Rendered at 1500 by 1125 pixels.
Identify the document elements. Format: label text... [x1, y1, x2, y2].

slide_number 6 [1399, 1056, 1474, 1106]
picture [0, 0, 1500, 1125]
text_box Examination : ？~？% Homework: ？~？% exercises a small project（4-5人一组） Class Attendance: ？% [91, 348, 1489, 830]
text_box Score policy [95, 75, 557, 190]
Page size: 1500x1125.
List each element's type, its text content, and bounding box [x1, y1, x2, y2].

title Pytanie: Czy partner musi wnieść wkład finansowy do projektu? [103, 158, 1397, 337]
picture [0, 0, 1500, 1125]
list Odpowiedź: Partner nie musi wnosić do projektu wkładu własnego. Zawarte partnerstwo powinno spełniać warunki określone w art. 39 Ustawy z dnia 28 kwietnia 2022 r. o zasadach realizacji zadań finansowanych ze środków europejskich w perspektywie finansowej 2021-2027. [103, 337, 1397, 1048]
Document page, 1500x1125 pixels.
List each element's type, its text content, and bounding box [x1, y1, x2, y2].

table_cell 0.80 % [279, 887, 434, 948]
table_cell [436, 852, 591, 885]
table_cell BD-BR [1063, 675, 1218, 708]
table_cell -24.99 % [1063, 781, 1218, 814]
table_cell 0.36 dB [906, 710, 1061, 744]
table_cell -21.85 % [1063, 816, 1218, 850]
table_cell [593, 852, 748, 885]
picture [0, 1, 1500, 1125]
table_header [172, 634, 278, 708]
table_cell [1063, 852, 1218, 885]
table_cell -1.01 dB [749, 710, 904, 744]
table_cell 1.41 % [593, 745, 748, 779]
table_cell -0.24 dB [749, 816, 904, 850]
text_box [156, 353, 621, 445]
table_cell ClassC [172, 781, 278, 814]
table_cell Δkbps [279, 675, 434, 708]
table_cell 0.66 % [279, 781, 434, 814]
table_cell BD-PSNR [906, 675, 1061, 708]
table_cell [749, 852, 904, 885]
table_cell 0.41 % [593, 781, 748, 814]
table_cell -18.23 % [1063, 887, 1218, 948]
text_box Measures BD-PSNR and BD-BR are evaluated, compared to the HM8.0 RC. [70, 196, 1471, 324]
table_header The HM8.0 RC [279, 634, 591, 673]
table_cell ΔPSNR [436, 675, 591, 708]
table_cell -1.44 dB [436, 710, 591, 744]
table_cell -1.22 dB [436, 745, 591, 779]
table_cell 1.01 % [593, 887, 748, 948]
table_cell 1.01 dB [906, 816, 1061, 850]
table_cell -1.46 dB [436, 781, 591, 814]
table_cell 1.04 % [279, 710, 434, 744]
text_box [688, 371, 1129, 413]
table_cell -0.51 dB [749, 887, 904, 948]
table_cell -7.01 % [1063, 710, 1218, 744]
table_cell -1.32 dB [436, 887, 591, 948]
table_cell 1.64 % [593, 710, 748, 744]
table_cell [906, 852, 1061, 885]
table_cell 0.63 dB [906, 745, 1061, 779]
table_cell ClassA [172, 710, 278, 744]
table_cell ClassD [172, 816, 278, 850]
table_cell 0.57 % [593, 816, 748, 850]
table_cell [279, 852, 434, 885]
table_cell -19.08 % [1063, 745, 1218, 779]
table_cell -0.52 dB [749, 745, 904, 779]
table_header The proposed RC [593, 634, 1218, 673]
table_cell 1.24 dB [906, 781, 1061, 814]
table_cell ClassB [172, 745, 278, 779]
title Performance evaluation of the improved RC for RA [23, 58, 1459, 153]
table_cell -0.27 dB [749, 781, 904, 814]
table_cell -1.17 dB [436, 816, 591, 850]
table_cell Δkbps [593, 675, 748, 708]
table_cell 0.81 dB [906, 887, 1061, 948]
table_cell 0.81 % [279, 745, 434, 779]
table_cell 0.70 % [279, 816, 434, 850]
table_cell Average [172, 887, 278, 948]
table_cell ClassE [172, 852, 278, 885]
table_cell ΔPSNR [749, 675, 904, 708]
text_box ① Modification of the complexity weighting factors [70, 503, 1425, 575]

**WHAT TO DO**
The records above are to be transcribed exactly, with nothing left out.

**EXPECTED OUTPUT**
Rendered at 1500 by 1125 pixels.
Identify the document elements. Format: label text... [x1, y1, x2, y2].

slide_number 6 [1399, 1056, 1474, 1106]
picture [0, 0, 1500, 1125]
text_box Examination : ？~？% Homework: ？~？% exercises a small project（4-5人一组） Class Attendance: ？% [91, 348, 1489, 830]
text_box Score policy [95, 75, 557, 190]
Page size: 1500x1125.
List each element's type, its text content, and bounding box [x1, y1, x2, y2].

title Pytanie: Czy partner musi wnieść wkład finansowy do projektu? [103, 158, 1397, 337]
picture [0, 0, 1500, 1125]
list Odpowiedź: Partner nie musi wnosić do projektu wkładu własnego. Zawarte partnerstwo powinno spełniać warunki określone w art. 39 Ustawy z dnia 28 kwietnia 2022 r. o zasadach realizacji zadań finansowanych ze środków europejskich w perspektywie finansowej 2021-2027. [103, 337, 1397, 1048]
Document page, 1500x1125 pixels.
List each element's type, its text content, and bounding box [x1, y1, x2, y2].

table_cell 0.80 % [279, 887, 434, 948]
table_cell [436, 852, 591, 885]
table_cell BD-BR [1063, 675, 1218, 708]
table_cell -24.99 % [1063, 781, 1218, 814]
table_cell 0.36 dB [906, 710, 1061, 744]
table_cell -21.85 % [1063, 816, 1218, 850]
table_cell [593, 852, 748, 885]
picture [0, 1, 1500, 1125]
table_header [172, 634, 278, 708]
table_cell [1063, 852, 1218, 885]
table_cell -1.01 dB [749, 710, 904, 744]
table_cell 1.41 % [593, 745, 748, 779]
table_cell -0.24 dB [749, 816, 904, 850]
text_box [156, 353, 621, 445]
table_cell ClassC [172, 781, 278, 814]
table_cell Δkbps [279, 675, 434, 708]
table_cell 0.66 % [279, 781, 434, 814]
table_cell BD-PSNR [906, 675, 1061, 708]
table_cell [749, 852, 904, 885]
table_cell 0.41 % [593, 781, 748, 814]
table_cell -18.23 % [1063, 887, 1218, 948]
text_box Measures BD-PSNR and BD-BR are evaluated, compared to the HM8.0 RC. [70, 196, 1471, 324]
table_header The HM8.0 RC [279, 634, 591, 673]
table_cell ΔPSNR [436, 675, 591, 708]
table_cell -1.44 dB [436, 710, 591, 744]
table_cell -1.22 dB [436, 745, 591, 779]
table_cell 1.01 % [593, 887, 748, 948]
table_cell 1.01 dB [906, 816, 1061, 850]
table_cell -1.46 dB [436, 781, 591, 814]
table_cell 1.04 % [279, 710, 434, 744]
text_box [688, 371, 1129, 413]
table_cell -0.51 dB [749, 887, 904, 948]
table_cell -7.01 % [1063, 710, 1218, 744]
table_cell -1.32 dB [436, 887, 591, 948]
table_cell 1.64 % [593, 710, 748, 744]
table_cell [906, 852, 1061, 885]
table_cell 0.63 dB [906, 745, 1061, 779]
table_cell ClassA [172, 710, 278, 744]
table_cell ClassD [172, 816, 278, 850]
table_cell 0.57 % [593, 816, 748, 850]
table_cell [279, 852, 434, 885]
table_cell -19.08 % [1063, 745, 1218, 779]
table_cell -0.52 dB [749, 745, 904, 779]
table_header The proposed RC [593, 634, 1218, 673]
table_cell 1.24 dB [906, 781, 1061, 814]
table_cell ClassB [172, 745, 278, 779]
title Performance evaluation of the improved RC for RA [23, 58, 1459, 153]
table_cell -0.27 dB [749, 781, 904, 814]
table_cell -1.17 dB [436, 816, 591, 850]
table_cell Δkbps [593, 675, 748, 708]
table_cell 0.81 dB [906, 887, 1061, 948]
table_cell 0.81 % [279, 745, 434, 779]
table_cell 0.70 % [279, 816, 434, 850]
table_cell Average [172, 887, 278, 948]
table_cell ClassE [172, 852, 278, 885]
table_cell ΔPSNR [749, 675, 904, 708]
text_box ① Modification of the complexity weighting factors [70, 503, 1425, 575]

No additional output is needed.